▸ **DATASET**
- Opening Delimiter -
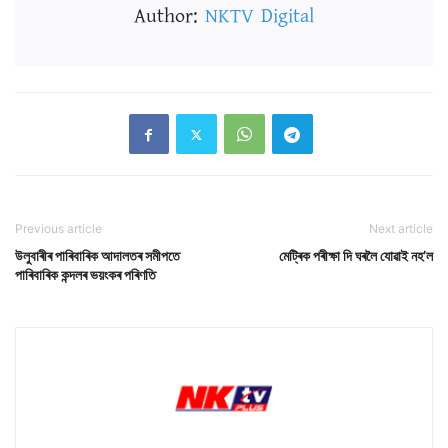
Author:
NKTV Digital
Previous article
Next article
উলুবাৰীৰ পাৰিবাৰিক আদালতৰ সমীপতে
মেট্ৰিক পৰীক্ষা দি ঘৰলৈ যোৱাই নহ’ল
পাৰিবাৰিক কন্দলৰ ভয়ংকৰ পৰিণতি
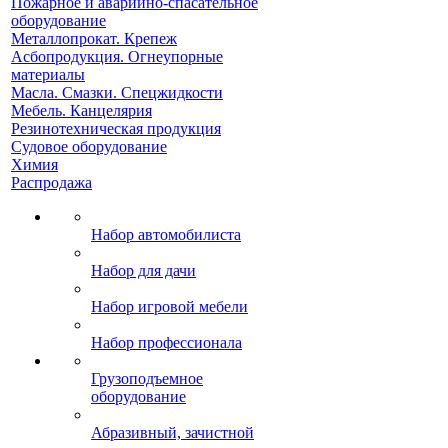
Пожарное и аварийно-спасательное
оборудование
Металлопрокат. Крепеж
Асбопродукция. Огнеупорные
материалы
Масла. Смазки. Спецжидкости
Мебель. Канцелярия
Резинотехническая продукция
Судовое оборудование
Химия
Распродажа
Набор автомобилиста
Набор для дачи
Набор игровой мебели
Набор профессионала
Грузоподъемное
оборудование
Абразивный, зачистной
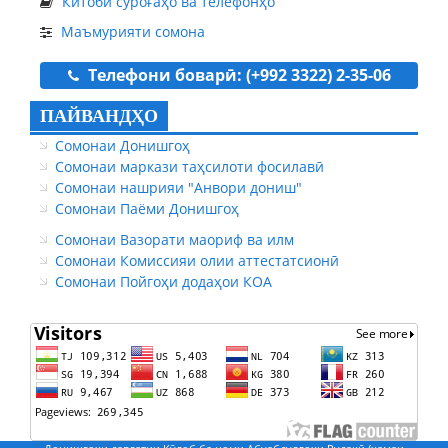
Китоби суроғаҳо ва телефонҳо
Маъмурияти сомона
Телефони боварӣ: (+992 3322) 2-35-06
ПАЙВАНДҲО
Сомонаи Донишгоҳ
Сомонаи маркази таҳсилоти фосилавӣ
Сомонаи нашрияи "Анвори дониш"
Сомонаи Паёми Донишгоҳ
Сомонаи Вазорати маориф ва илм
Сомонаи Комиссияи олии аттестатсионӣ
Сомонаи Пойгоҳи додаҳои КОА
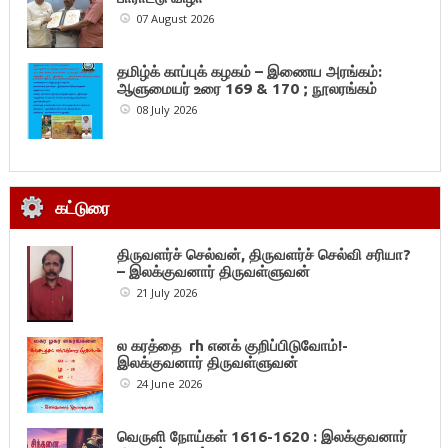
07 August 2026
தமிழ்க் காப்புக் கழகம் – இணைய அரங்கம்:
ஆளுமையர் உரை 169 & 170 ; நூலரங்கம்
08 July 2026
கட்டுரை
திருவளர்ச் செல்வன், திருவளர்ச் செல்வி சரியா?
– இலக்குவனார் திருவள்ளுவன்
21 July 2026
ல கரத்தை rh எனக் குறிப்பிடுவோம்!-
இலக்குவனார் திருவள்ளுவன்
24 June 2026
வெருளி நோய்கள் 1616-1620 : இலக்குவனார்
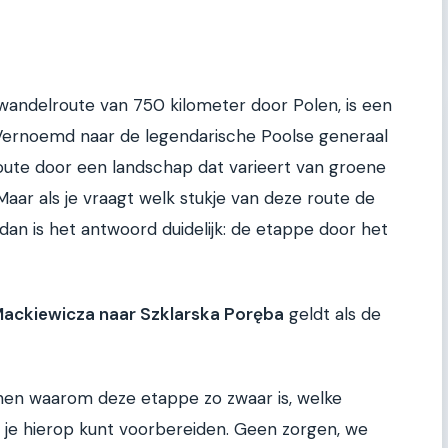
andelroute van 750 kilometer door Polen, is een
 Vernoemd naar de legendarische Poolse generaal
route door een landschap dat varieert van groene
Maar als je vraagt welk stukje van deze route de
an is het antwoord duidelijk: de etappe door het
Mackiewicza naar Szklarska Poręba
geldt als de
denen waarom deze etappe zo zwaar is, welke
e je hierop kunt voorbereiden. Geen zorgen, we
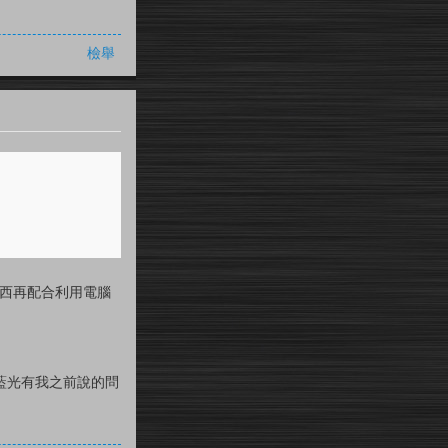
檢舉
東西再配合利用電腦
的藍光有我之前說的問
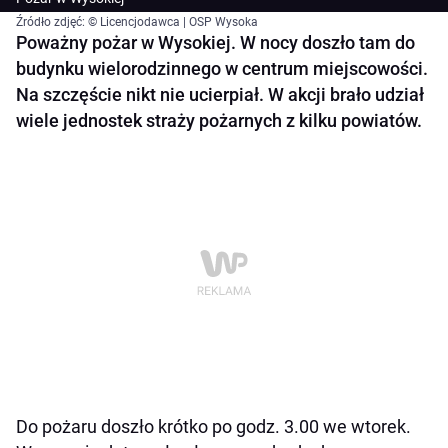
Źródło zdjęć: © Licencjodawca | OSP Wysoka
Poważny pożar w Wysokiej. W nocy doszło tam do
budynku wielorodzinnego w centrum miejscowości.
Na szczęście nikt nie ucierpiał. W akcji brało udział
wiele jednostek straży pożarnych z kilku powiatów.
Do pożaru doszło krótko po godz. 3.00 we wtorek.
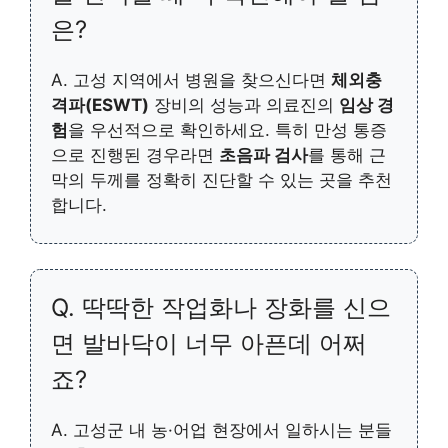
은?
A. 고성 지역에서 병원을 찾으신다면
체외충
격파(ESWT)
장비의 성능과 의료진의
임상 경
험
을 우선적으로 확인하세요. 특히 만성 통증
으로 진행된 경우라면
초음파 검사
를 통해 근
막의 두께를 정확히 진단할 수 있는 곳을 추천
합니다.
Q. 딱딱한 작업화나 장화를 신으
면 발바닥이 너무 아픈데 어쩌
죠?
A. 고성군 내 농·어업 현장에서 일하시는 분들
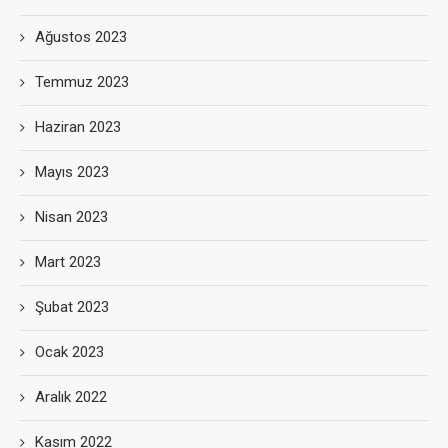
Ağustos 2023
Temmuz 2023
Haziran 2023
Mayıs 2023
Nisan 2023
Mart 2023
Şubat 2023
Ocak 2023
Aralık 2022
Kasım 2022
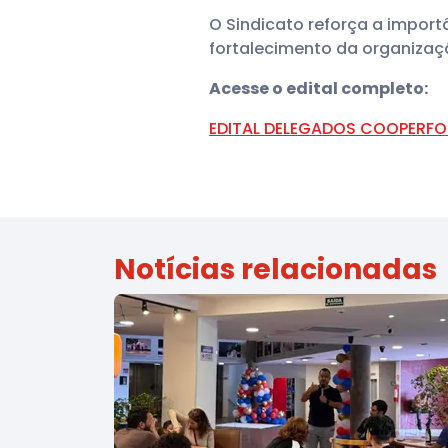
O Sindicato reforça a impor
fortalecimento da organizaçã
Acesse o edital completo:
EDITAL DELEGADOS COOPERFO
Notícias relacionadas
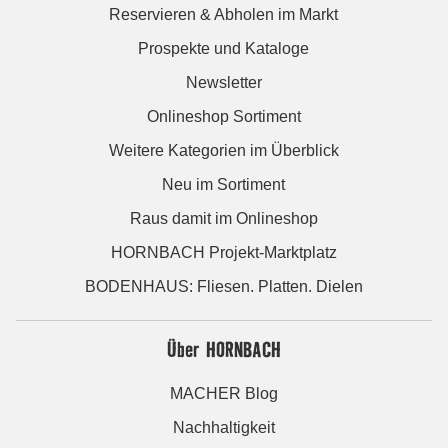
Reservieren & Abholen im Markt
Prospekte und Kataloge
Newsletter
Onlineshop Sortiment
Weitere Kategorien im Überblick
Neu im Sortiment
Raus damit im Onlineshop
HORNBACH Projekt-Marktplatz
BODENHAUS: Fliesen. Platten. Dielen
Über HORNBACH
MACHER Blog
Nachhaltigkeit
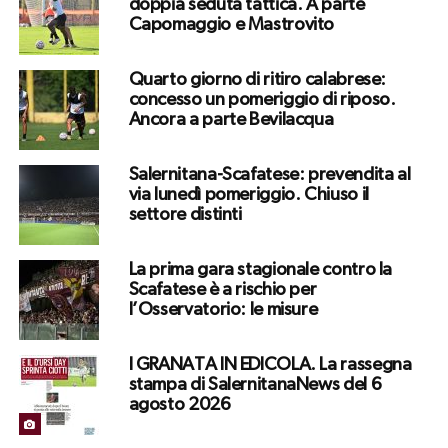
doppia seduta tattica. A parte
Capomaggio e Mastrovito
Quarto giorno di ritiro calabrese:
concesso un pomeriggio di riposo.
Ancora a parte Bevilacqua
Salernitana-Scafatese: prevendita al
via lunedì pomeriggio. Chiuso il
settore distinti
La prima gara stagionale contro la
Scafatese è a rischio per
l’Osservatorio: le misure
I GRANATA IN EDICOLA. La rassegna
stampa di SalernitanaNews del 6
agosto 2026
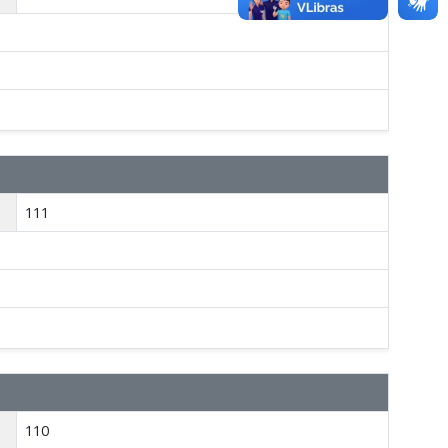
111
110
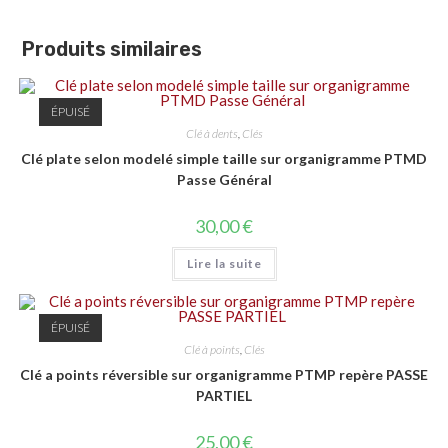
Produits similaires
ÉPUISÉ
Clé à dents
,
Clés
Clé plate selon modelé simple taille sur organigramme PTMD
Passe Général
30,00
€
Lire la suite
ÉPUISÉ
Clé à points
,
Clés
Clé a points réversible sur organigramme PTMP repère PASSE
PARTIEL
25,00
€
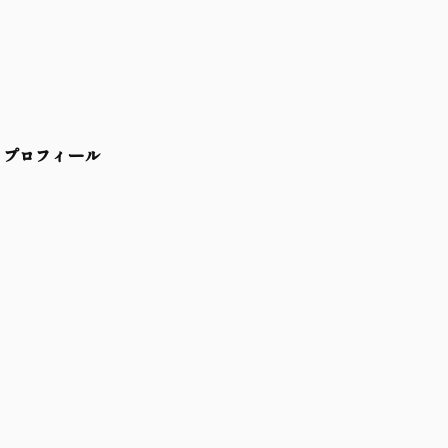
プロフィール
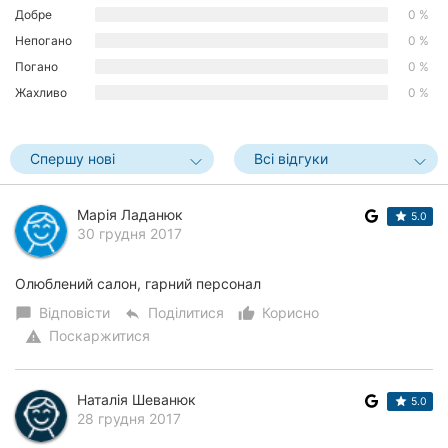
Добре
0 %
Херсон
Непогано
0 %
Полтава
Погано
0 %
Жахливо
0 %
Чернігів
Черкаси
Спершу нові
Всі відгуки
Чернівці
Марія Ладанюк
5.0
30 грудня 2017
Суми
Івано-
Олюблений салон, гарний персонал
Франківськ
Відповісти
Поділитися
Корисно
chat_bubble
reply
thumb_up_alt
Поскаржитися
warning
Луцьк
Ужгород
Наталія Шеванюк
5.0
28 грудня 2017
Карпати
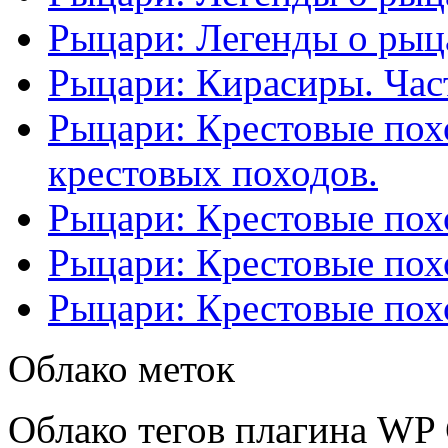
Рыцари: Легенды о рыца
Рыцари: Кирасиры. Част
Рыцари: Крестовые похо
крестовых походов.
Рыцари: Крестовые похо
Рыцари: Крестовые похо
Рыцари: Крестовые похо
Облако меток
Облако тегов плагина WP 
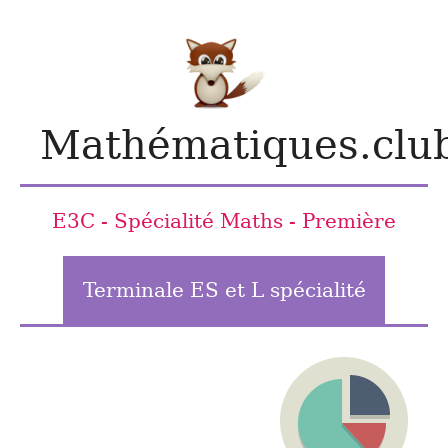
Mathématiques.clu
E3C - Spécialité Maths - Première
Terminale ES et L spécialité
- Closing Delimiter -
▸ **TASK PROMPT**
What you write out is the stretch of entries from the line containing "Набор для дачи" to the line containing "திருவளர்ச் செல்வன், திருவளர்ச் செல்வி சரியா?", word for word, with both end lines and no pictures.

▸ **TASK RESULT**
Набор для дачи
Набор игровой мебели
Набор профессионала
Грузоподъемное
оборудование
Абразивный, зачистной
Китоби суроғаҳо ва телефонҳо
Маъмурияти сомона
Телефони боварӣ: (+992 3322) 2-35-06
ПАЙВАНДҲО
Сомонаи Донишгоҳ
Сомонаи маркази таҳсилоти фосилавӣ
Сомонаи нашрияи "Анвори дониш"
Сомонаи Паёми Донишгоҳ
Сомонаи Вазорати маориф ва илм
Сомонаи Комиссияи олии аттестатсионӣ
Сомонаи Пойгоҳи додаҳои КОА
07 August 2026
தமிழ்க் காப்புக் கழகம் – இணைய அரங்கம்:
ஆளுமையர் உரை 169 & 170 ; நூலரங்கம்
08 July 2026
கட்டுரை
திருவளர்ச் செல்வன், திருவளர்ச் செல்வி சரியா?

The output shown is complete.